→ **Instructions to follow**: Exact copy, no pictures: reproduce every record below as it stands.

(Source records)
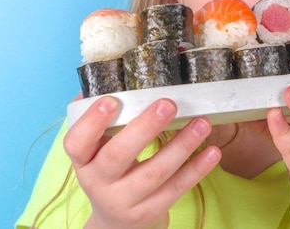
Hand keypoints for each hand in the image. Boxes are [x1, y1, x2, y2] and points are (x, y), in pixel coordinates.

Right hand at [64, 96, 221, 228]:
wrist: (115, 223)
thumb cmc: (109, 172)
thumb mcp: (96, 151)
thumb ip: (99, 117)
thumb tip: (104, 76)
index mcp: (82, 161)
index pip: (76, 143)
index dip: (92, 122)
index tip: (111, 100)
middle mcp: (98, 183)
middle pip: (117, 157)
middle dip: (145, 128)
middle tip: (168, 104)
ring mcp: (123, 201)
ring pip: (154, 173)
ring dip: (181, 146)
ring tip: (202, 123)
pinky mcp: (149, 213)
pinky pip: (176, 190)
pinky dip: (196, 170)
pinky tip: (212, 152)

→ **Answer section**:
Hand keypoints for each hand in the image. Boxes are [x1, y1, x2, y2] and points are (x, y), in pixel coordinates.

Right hand at [64, 96, 221, 228]:
wrist: (115, 223)
thumb cmc: (109, 172)
thumb mcp: (96, 151)
thumb ip: (99, 117)
thumb tip: (104, 76)
index mcp: (82, 161)
index pip: (76, 143)
index dip: (92, 122)
index tip: (111, 100)
middle mcp: (98, 183)
middle pip: (117, 157)
middle dip: (145, 128)
middle tip: (168, 104)
ring mcp: (123, 201)
ring pip: (154, 173)
ring dip: (181, 146)
ring tip: (202, 123)
pinky mcp: (149, 213)
pinky pip: (176, 190)
pinky dip: (196, 170)
pinky tip: (212, 152)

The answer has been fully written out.